El templo

Vidriera

Ana Isabel Carballo | En una pequeña región del norte existía un soberano bueno, devoto y admirado por todo su pueblo. Un día decidió ofrecer a Dios el mejor lugar de su reinado. Para ello ordenó crear un templo junto a su palacio, pero para que destacara más que este, se propuso decorarlo a su alrededor con flores de hermosos colores y fuertes aromas, con grandes árboles donde una gran variedad de aves anidaran en sus ramas y, por último, mandó colgar por todo el templo infinidad de cristales de todos los tamaños y colores. De tal forma que, cuando el viento soplaba, las cristalillos producían la más hermosa de las melodías que inundaban el lugar y el sol provocaba en ellos una fiesta de colores inolvidable.

Sin embargo, este pensamiento del rey no era compartido por todo el pueblo, pues el estruendo de los cristales cuando arreciaba el viento o llovía con fuerza, se convertía para todos en motivo de irritación. Hasta tal punto llegó a ser molesto el sonido, que provocó entre los habitantes infinidad de enfrentamientos que terminaban con la muerte de alguien.

Conscientes de lo que estaba sucediendo, los consejeros del rey propusieron descolgar todos los cristales y enterrarlos bajo tierra para que su tintineo no se escuchase jamás. El rey, entristecido por la pérdida de aquellos bellos cristales, accedió por el bien de su pueblo. Pero todas las mañanas aseguraba que nunca jamás había dejado de escuchar el sonido de aquellos y aún aseguraba que su sonar era ahora aún más perfecto.

Con el tiempo se creó la leyenda de que solamente un buen soberano leal a su pueblo, podría llegar a oír el sonido de aquellos cristalillos enterrados bajo tierra. El rey que ya tenía una edad avanzada y sabiendo que no tenía descendencia, decidió hacer real aquella leyenda que circulaba por aquellas tierras. De tal forma que envió a todos los reinos el mensaje siguiente: “Aquel joven que sea capaz de escuchar el sonido de los cristales de mi templo, se convertirá en el heredero de mi reino”.

Así fue como aquel lugar se convirtió en el más visitado por todos los jóvenes del mundo. Algunos esperaban unos días, otros enseguida cesaban en su empeño. Pero cuando alguien les preguntaba si habían escuchado algo, las respuestas eran siempre las mismas:

– Imposible, el hermoso color de las flores distraía mis sentidos y no podía oír nada.

– Pues yo solo podía escuchar el maravilloso canto de los pájaros, pero no pude apreciar ningún tintineo de cristal –contestaba otro.

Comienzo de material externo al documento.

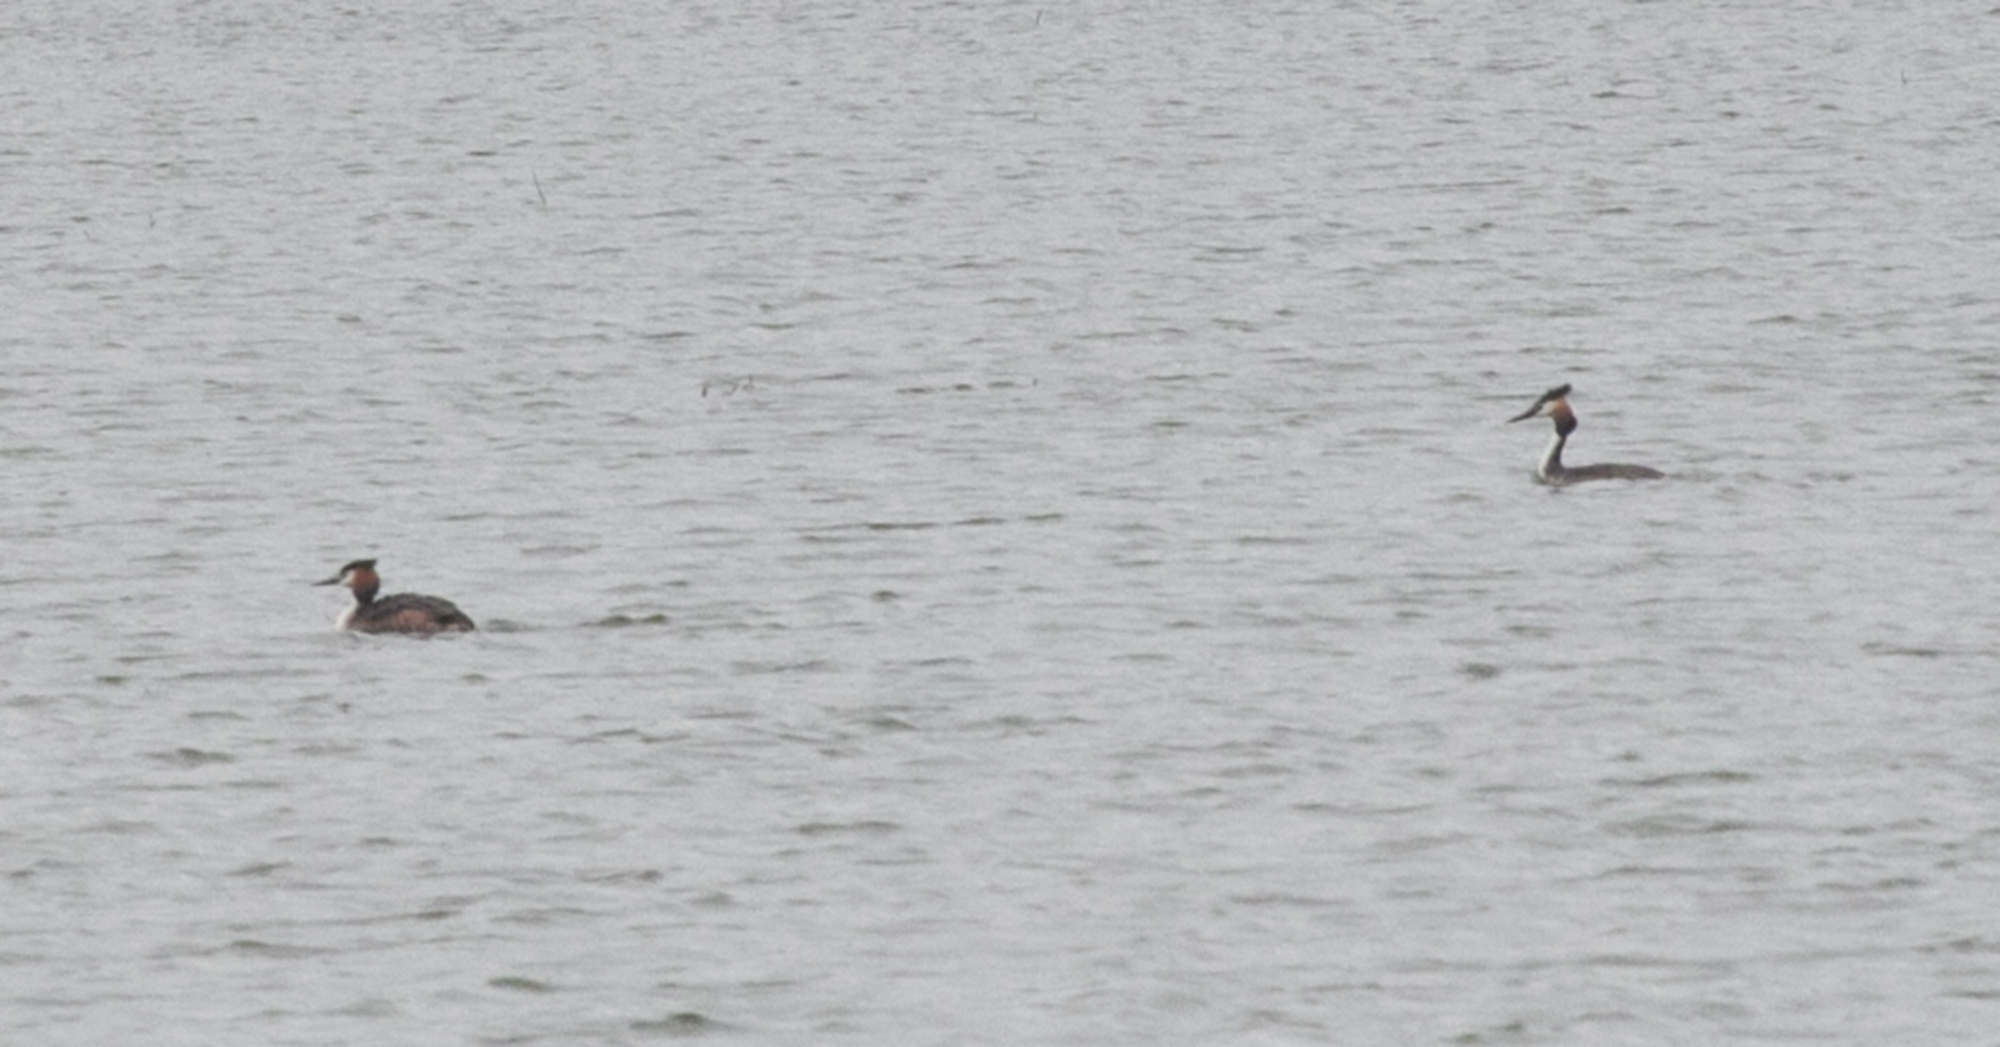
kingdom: Animalia
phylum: Chordata
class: Aves
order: Podicipediformes
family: Podicipedidae
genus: Podiceps
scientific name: Podiceps cristatus
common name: Great crested grebe
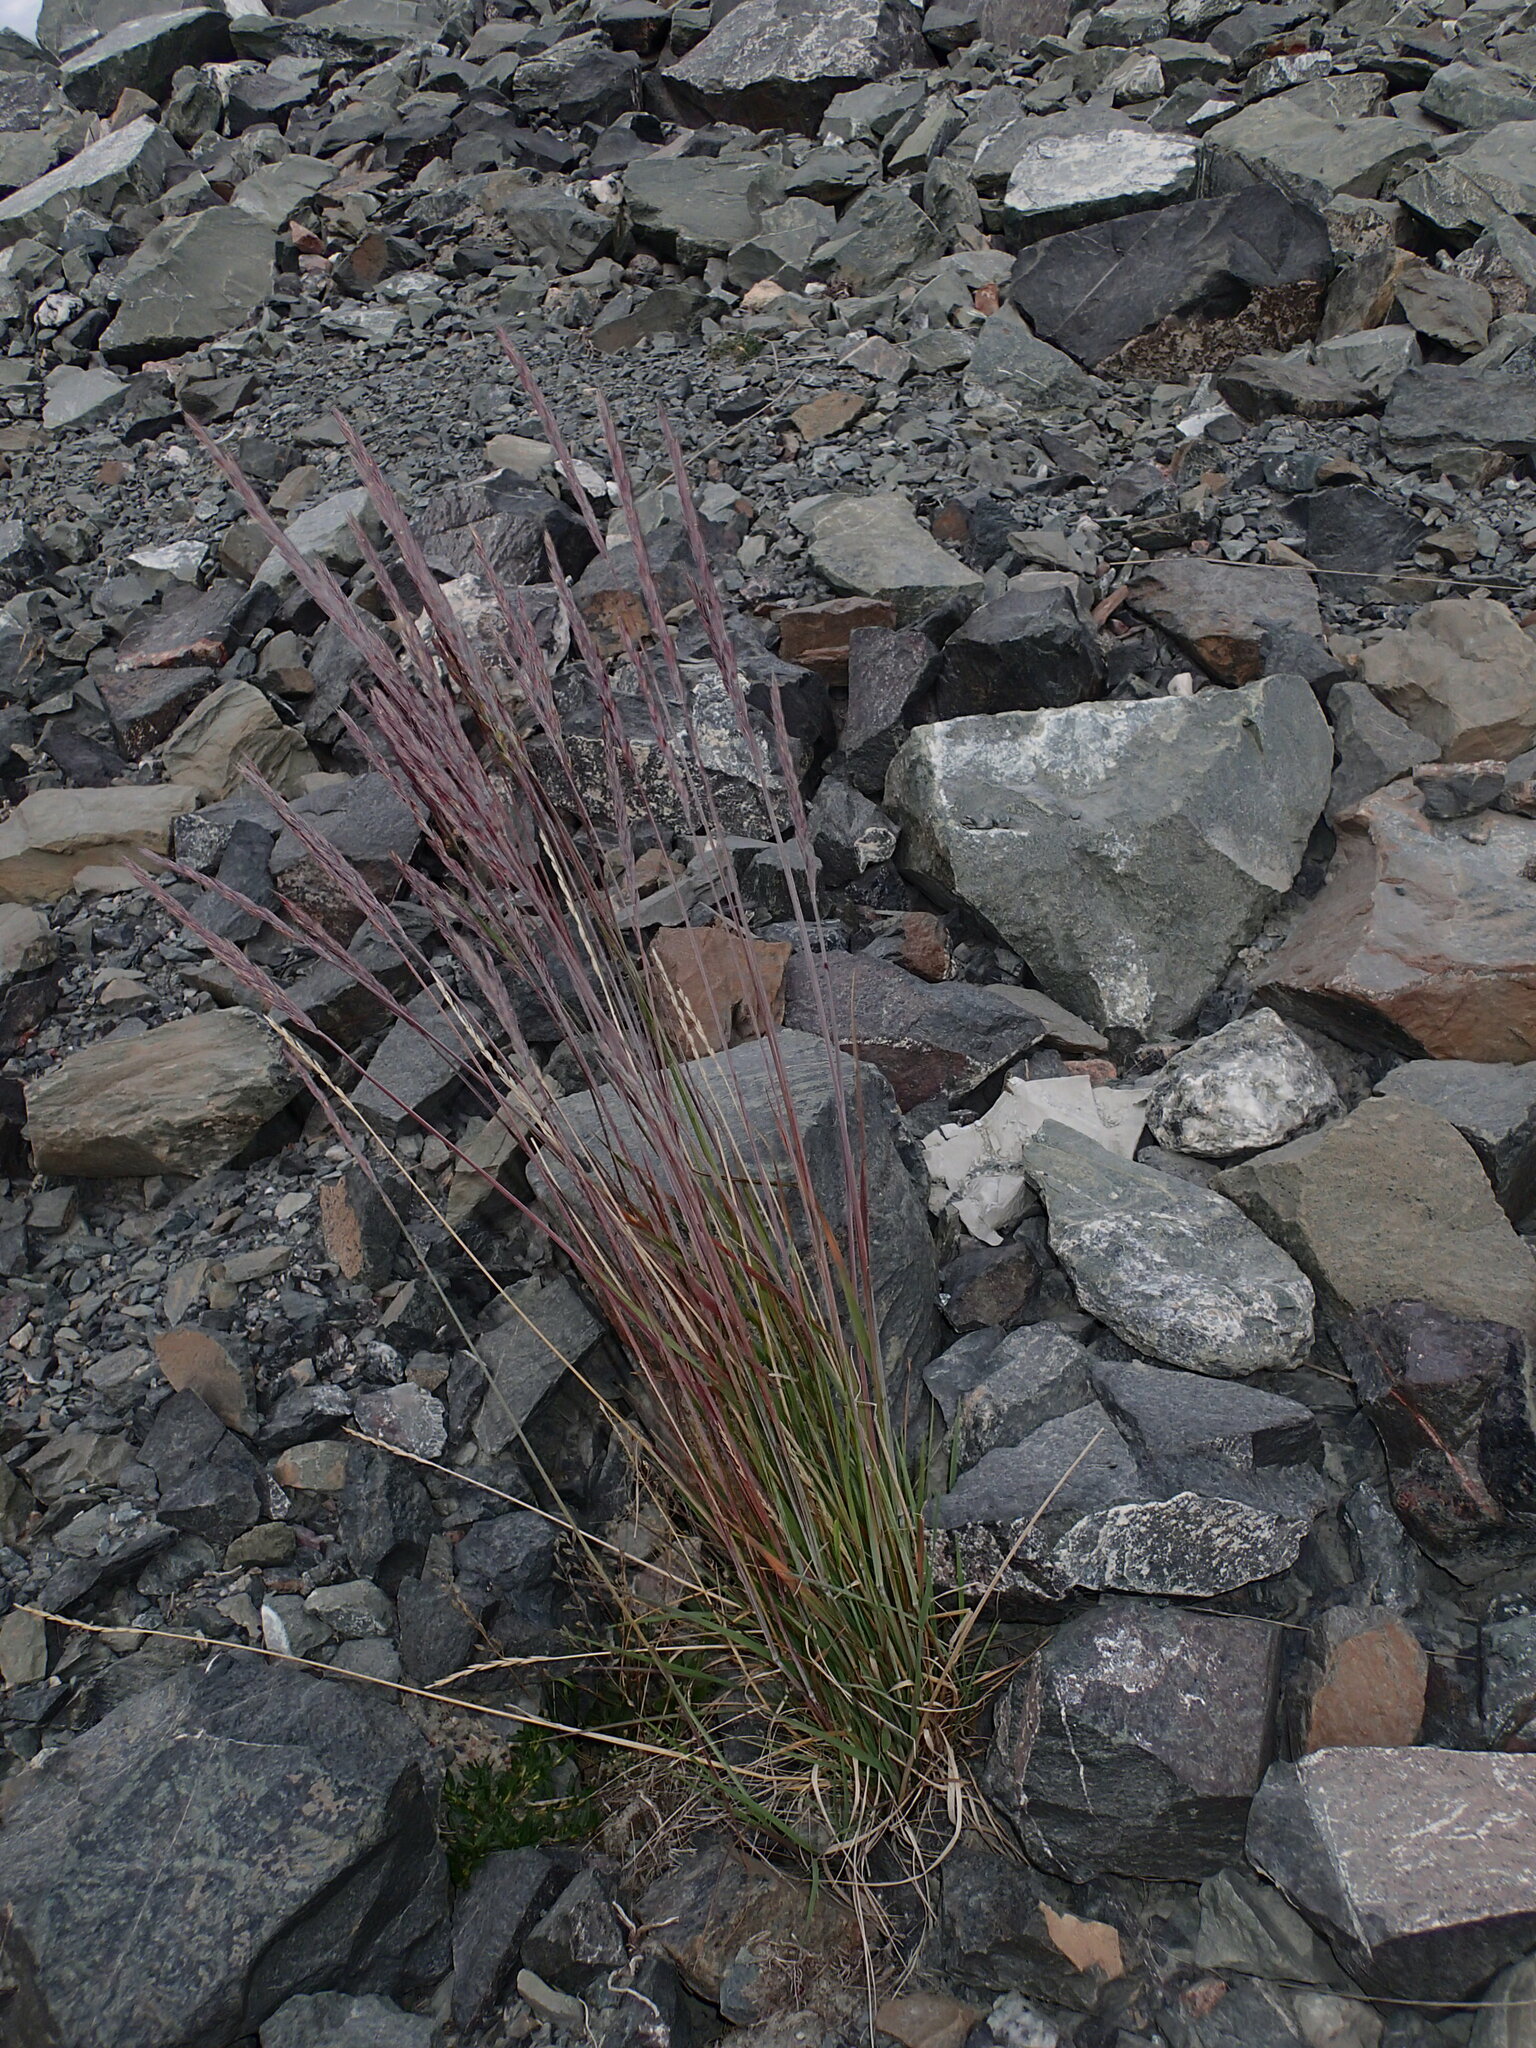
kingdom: Plantae
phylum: Tracheophyta
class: Liliopsida
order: Poales
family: Poaceae
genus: Leymus
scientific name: Leymus mollis
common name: American dune grass
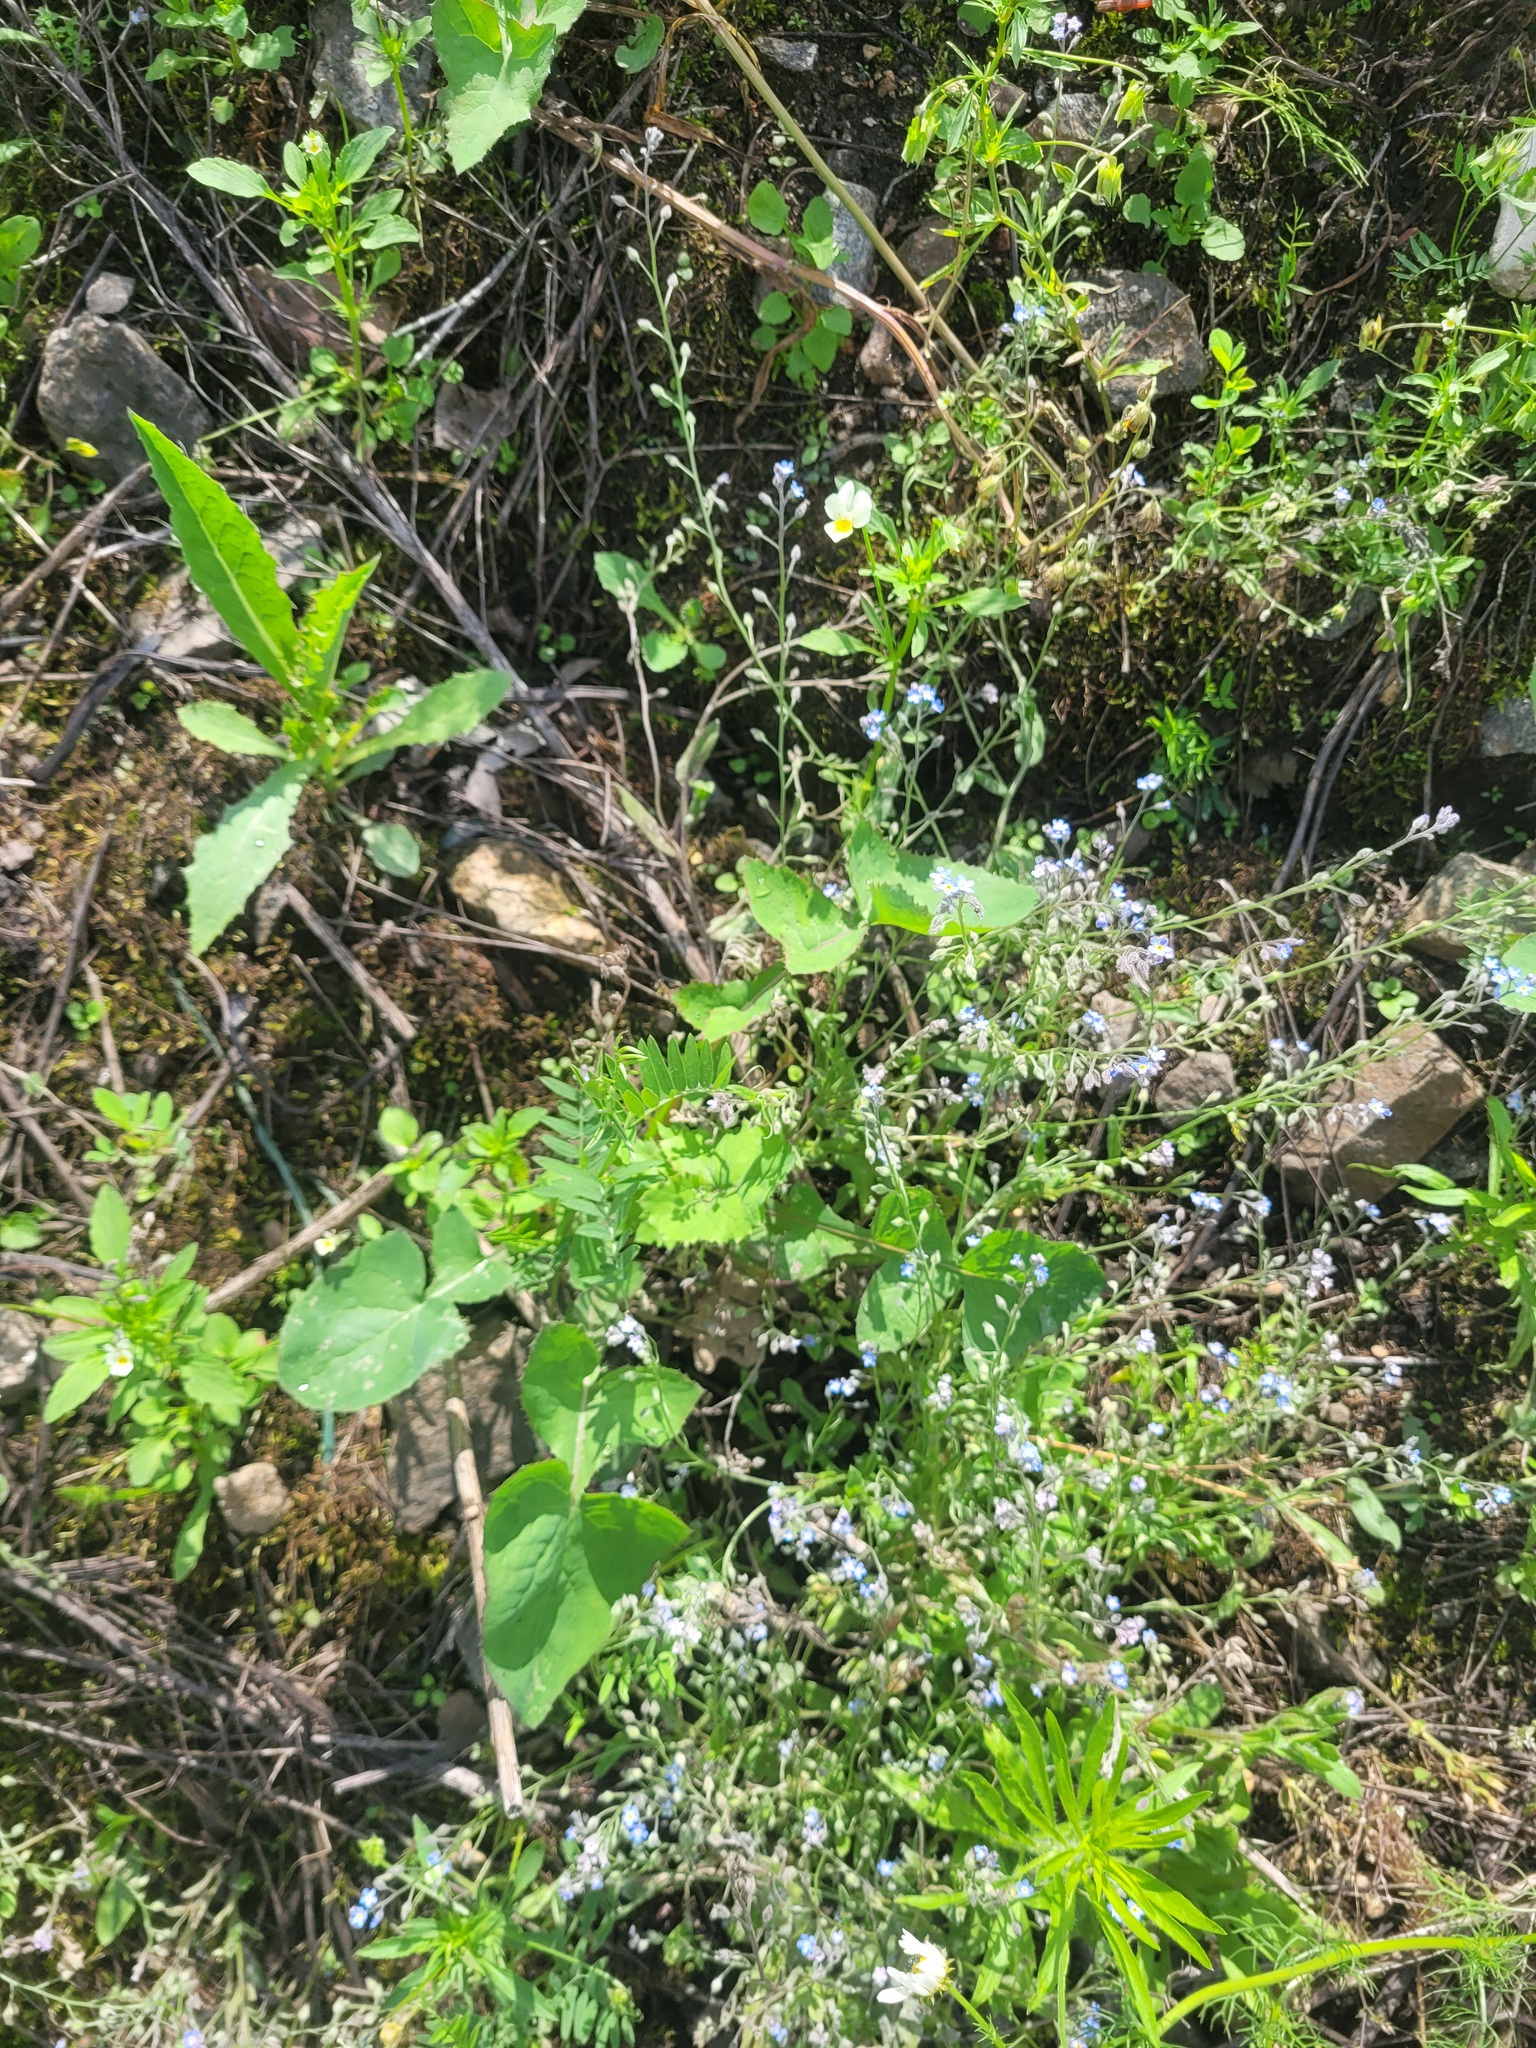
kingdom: Plantae
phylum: Tracheophyta
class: Magnoliopsida
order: Asterales
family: Asteraceae
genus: Sonchus
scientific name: Sonchus oleraceus
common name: Common sowthistle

El rey, que observaba cada día el ir y venir de los jóvenes, se fijó especialmente en uno. Habían pasado ya seis meses y aquel joven no había abandonado todavía el lugar en espera de poder oír algo. Había probado todo tipo de posturas y lugares alrededor del templo, pero al igual que los demás, los pájaros y las flores invadían sus sentidos sin dejarle concentrase en nada más. Hizo todos los intentos posibles por alejar el sonido de los pájaros o el olor de las flores, concentrándose unas veces en uno, otras en otro, otras incluso intentado evitar cualquiera de los dos… pero todo fue en vano.

Como le había caído en gracia, el rey se acercó al joven y con su sabiduría le susurró al oído:

– Escucha el canto de los pájaros y escucharás el sonido del cristal. Mira atentamente las flores y verás a Dios. Si admiras la naturaleza encontrarás su Voz.

El joven atónito ante las palabras del rey, se acercó un poco más al templo, cerró los ojos y se dejó envolver por el olor de las flores. Después los abrió lentamente y sintió como el color de cada una inundaba su espíritu al tiempo que el canto de los pájaros le iba llenando de una paz inmensa. Ahora no había puesto ninguna resistencia, al contrario, su corazón había logrado crear un profundo silencio y, en esa tranquilidad, el sonido de los pájaros empezó a confundirse con un tintineo hermoso, como si de un acompañamiento orquestal se tratase. El sonido de ambos –cristales y pájaros– era cada vez más perfecto.

Su espíritu se llenó de alegría y, sin dudarlo, se acercó al rey para expresarle su descubrimiento. Este, feliz de haber encontrado un sucesor, lo abrazó y le entregó su corona como había prometido. El joven rehusó tal derecho al tiempo que decía:

– No es ser rey lo que deseo ahora, sino contemplar la creación día tras día para encontrar a Dios en mi corazón. ¡Ese será desde ahora mi reinado!